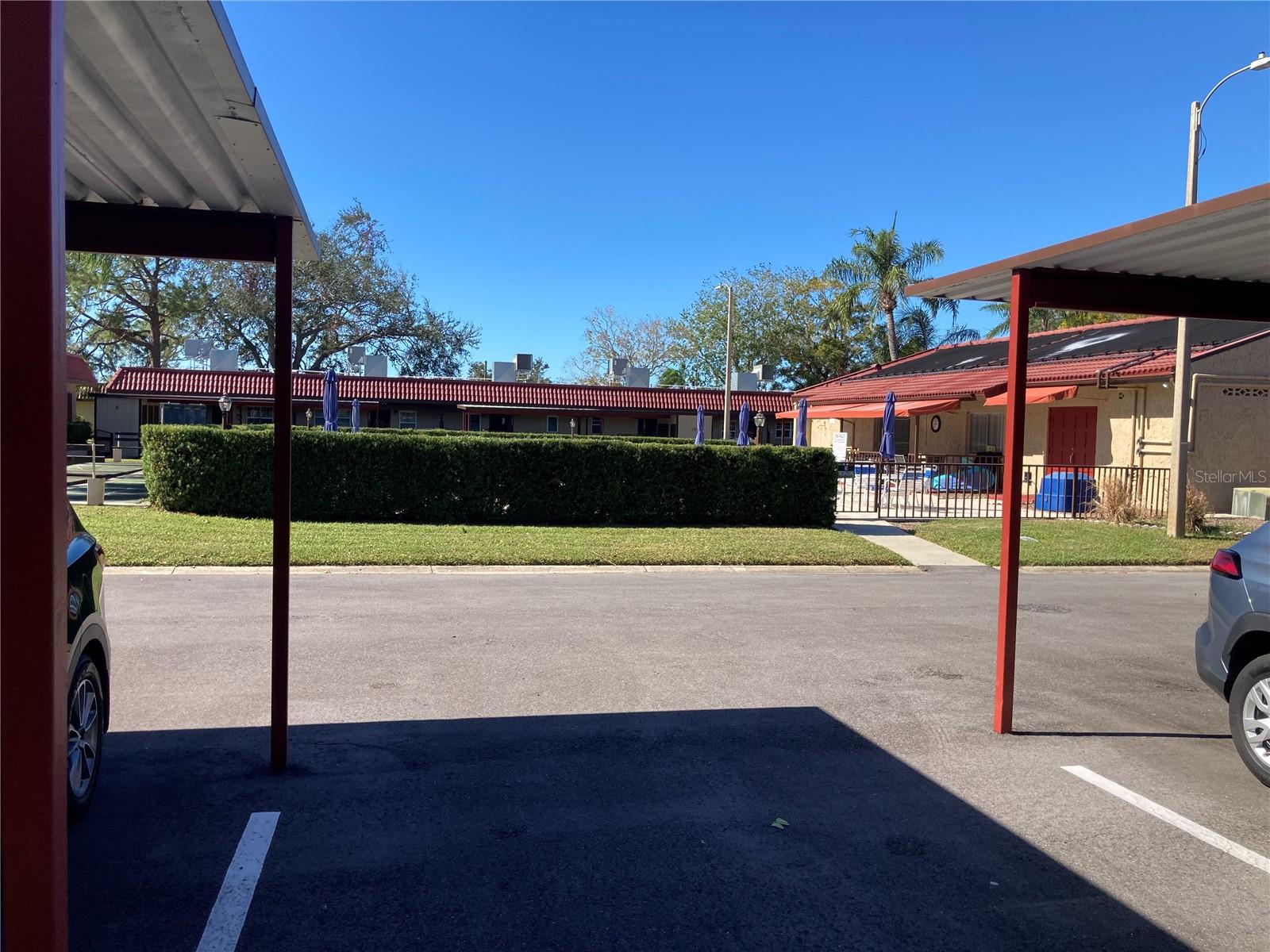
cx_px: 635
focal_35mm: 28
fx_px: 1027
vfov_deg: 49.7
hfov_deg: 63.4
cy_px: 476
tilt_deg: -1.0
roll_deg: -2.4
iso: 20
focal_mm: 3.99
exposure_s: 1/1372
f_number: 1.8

● **Your assignment**
Each line from the one with "focal_35mm: 28" through the last line of the material is to be retyped exactly, and no other line is.

● **Answer to this task**
focal_35mm: 28
fx_px: 1027
vfov_deg: 49.7
hfov_deg: 63.4
cy_px: 476
tilt_deg: -1.0
roll_deg: -2.4
iso: 20
focal_mm: 3.99
exposure_s: 1/1372
f_number: 1.8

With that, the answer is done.